Las Vegas Sun

April 25, 2024

Federal officials raid offices, arrest foreign currency traders

NEW YORK -- Federal law enforcement officers began arresting several dozen Wall Street traders on Tuesday suspected of foreign currency exchange crimes in a crackdown on a largely unregulated financial market, sources said.

Citing people familiar with the case, The Wall Street Journal reported on its website that traders at more than a dozen firms were to be charged with conspiracy, wire fraud, money laundering and securities fraud.

In one alleged case, employees at J.P. Morgan Chase & Co. and UBS AG were accused of arranging deals in which their firms lost money but customers profited. The workers then accepted money from the customer firms, the newspaper said. Both firms declined to comment, the paper said.

Two government sources confirmed to The Associated Press that the raids were aimed at arresting people named in court papers filed under seal in U.S. District Court in Manhattan.

The sources said the trades were worth millions of dollars. One source said some investors were cheated by individuals who claimed to be making foreign exchange trades when they were not.

FBI spokesman Joe Valiquette declined to comment, as did Michael Kulstad, a spokesman for U.S. Attorney James B. Comey. Comey was expected to have a news conference Wednesday to announce the charges.

At least 10 arrests were made during a raid at a downtown Manhattan office building, although other arrests were expected in other East Coast cities, one source said.

The newspaper reported that FBI agents arrested seven employees at Madison Deane and Associates in Manhattan and three employees at ICAP PLC in Jersey City, N.J. Executives of the firms declined comment or were not available, the newspaper said.
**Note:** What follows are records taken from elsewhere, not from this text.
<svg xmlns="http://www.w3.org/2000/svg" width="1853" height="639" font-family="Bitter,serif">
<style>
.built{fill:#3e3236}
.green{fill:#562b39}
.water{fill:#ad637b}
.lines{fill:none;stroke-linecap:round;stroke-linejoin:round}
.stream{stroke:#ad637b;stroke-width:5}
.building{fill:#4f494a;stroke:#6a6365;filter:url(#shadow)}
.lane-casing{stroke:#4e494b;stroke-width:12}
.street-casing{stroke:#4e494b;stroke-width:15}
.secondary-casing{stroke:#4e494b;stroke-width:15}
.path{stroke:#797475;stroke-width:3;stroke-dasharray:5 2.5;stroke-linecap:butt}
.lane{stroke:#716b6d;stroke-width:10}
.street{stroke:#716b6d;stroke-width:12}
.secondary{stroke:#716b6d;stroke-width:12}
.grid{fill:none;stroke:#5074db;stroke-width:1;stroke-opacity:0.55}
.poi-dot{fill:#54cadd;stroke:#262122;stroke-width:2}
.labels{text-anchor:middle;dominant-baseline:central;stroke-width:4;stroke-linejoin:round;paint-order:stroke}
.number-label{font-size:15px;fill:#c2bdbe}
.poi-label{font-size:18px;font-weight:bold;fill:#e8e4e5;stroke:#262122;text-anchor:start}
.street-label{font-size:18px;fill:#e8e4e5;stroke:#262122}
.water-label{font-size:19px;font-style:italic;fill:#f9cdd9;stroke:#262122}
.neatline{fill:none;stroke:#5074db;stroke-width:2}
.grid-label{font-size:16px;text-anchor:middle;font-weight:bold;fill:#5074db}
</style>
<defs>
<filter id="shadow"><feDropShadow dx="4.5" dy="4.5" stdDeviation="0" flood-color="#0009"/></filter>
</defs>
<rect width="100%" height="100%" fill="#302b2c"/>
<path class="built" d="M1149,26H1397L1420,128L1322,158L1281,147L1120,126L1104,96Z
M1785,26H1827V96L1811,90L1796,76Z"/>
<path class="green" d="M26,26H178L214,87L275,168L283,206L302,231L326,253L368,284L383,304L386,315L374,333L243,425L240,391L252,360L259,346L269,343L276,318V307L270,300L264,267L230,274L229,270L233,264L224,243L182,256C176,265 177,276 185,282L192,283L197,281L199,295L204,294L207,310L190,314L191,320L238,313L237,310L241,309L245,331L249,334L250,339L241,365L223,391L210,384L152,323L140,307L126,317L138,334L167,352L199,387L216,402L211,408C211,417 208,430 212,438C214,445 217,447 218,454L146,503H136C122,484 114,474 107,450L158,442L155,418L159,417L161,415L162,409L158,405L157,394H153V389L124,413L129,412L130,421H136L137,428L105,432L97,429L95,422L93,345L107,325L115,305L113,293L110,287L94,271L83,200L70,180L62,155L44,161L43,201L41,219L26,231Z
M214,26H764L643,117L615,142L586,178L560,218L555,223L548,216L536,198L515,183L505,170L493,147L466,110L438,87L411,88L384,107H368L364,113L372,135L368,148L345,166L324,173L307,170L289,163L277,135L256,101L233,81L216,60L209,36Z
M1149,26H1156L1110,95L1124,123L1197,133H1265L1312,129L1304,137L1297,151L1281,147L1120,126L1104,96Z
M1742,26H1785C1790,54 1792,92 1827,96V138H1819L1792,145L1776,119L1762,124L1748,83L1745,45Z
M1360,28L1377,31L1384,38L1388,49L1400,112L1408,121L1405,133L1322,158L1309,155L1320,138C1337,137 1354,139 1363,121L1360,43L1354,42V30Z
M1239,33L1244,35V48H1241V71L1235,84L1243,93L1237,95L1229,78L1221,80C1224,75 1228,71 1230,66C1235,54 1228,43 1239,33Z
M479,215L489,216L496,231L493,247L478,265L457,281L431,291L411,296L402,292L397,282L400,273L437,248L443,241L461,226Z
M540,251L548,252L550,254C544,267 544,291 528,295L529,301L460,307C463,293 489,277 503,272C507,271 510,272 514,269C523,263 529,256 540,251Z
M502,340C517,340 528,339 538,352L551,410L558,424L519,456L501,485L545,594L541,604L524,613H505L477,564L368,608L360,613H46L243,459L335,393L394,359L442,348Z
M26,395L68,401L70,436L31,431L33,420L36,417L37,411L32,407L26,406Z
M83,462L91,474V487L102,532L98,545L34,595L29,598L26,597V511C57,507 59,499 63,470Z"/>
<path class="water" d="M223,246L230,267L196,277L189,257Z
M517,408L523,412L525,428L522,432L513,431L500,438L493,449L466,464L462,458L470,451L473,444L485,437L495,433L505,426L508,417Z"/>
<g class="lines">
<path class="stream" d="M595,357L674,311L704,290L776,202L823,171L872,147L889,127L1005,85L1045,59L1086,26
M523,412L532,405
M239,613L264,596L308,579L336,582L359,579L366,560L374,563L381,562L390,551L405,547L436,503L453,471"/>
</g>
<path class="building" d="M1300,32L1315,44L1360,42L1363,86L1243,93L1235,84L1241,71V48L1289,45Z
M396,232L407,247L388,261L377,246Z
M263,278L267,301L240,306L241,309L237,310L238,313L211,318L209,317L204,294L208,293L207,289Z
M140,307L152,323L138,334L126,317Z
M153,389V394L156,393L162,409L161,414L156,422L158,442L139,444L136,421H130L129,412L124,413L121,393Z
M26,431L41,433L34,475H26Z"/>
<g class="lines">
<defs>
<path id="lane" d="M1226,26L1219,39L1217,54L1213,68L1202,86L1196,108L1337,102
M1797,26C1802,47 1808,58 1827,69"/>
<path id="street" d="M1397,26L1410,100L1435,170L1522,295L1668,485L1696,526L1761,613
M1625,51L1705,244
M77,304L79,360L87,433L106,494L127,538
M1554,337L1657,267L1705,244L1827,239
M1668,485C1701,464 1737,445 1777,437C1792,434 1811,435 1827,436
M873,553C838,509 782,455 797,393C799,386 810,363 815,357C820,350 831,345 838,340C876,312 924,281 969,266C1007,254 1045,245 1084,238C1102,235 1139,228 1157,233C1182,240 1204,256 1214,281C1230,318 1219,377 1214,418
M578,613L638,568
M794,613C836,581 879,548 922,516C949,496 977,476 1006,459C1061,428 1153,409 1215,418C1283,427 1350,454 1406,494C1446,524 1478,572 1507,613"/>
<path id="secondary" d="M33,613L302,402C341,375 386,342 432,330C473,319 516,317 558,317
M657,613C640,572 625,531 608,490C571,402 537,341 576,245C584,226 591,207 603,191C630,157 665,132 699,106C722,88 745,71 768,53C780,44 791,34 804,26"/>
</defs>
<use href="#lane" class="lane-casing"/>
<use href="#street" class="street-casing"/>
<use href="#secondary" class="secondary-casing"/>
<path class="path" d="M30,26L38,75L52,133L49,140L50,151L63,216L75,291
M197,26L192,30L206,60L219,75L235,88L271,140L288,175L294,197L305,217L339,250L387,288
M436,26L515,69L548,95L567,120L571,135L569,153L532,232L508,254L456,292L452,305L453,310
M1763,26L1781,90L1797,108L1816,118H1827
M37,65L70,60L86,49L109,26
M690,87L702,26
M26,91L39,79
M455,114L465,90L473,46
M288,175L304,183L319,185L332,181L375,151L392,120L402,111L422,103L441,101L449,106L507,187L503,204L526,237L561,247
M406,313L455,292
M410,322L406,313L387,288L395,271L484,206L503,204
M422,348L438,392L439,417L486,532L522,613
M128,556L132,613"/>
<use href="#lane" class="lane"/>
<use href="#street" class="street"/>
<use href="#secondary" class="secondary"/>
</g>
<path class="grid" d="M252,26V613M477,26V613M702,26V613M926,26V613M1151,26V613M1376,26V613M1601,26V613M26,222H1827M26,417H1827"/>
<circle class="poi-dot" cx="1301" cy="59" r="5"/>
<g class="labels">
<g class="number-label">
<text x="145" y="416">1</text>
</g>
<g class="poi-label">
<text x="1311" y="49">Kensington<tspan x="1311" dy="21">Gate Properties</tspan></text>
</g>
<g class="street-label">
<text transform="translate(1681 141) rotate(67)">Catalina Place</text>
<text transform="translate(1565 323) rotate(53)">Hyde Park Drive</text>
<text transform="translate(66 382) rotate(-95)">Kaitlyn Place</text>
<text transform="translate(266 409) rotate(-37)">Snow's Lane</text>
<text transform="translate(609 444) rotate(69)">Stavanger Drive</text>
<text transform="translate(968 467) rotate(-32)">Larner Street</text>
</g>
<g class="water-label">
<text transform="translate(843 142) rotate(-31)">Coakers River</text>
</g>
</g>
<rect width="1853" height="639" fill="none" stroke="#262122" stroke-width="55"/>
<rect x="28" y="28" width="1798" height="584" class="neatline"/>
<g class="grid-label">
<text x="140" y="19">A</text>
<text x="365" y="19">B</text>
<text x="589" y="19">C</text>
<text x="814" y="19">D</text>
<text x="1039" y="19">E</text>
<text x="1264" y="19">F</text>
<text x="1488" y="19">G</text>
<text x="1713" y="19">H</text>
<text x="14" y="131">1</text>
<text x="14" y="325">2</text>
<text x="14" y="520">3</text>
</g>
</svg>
Forty-seven people were targeted in the probe, according to the WSJ and cable network CNBC.

The alleged crimes could be carried out virtually anywhere because the foreign exchange market is a largely unregulated one, one of the sources said.

The currency exchange market has no central headquarters, instead operating 24 hours a day as a worldwide network of traders, connected by telephones and computers. There are three main centers of currency trading -- the United Kingdom, United States and Japan -- which handle about 60 percent of all volume, according to the Federal Reserve Bank of New York.

In 2001, an estimated $1.2 trillion was traded daily, with banks conducting most of the trades. Currency brokers also play a role, acting as intermediaries between banks.

There is no regulatory body establishing trading rules, and no clearinghouse between traders.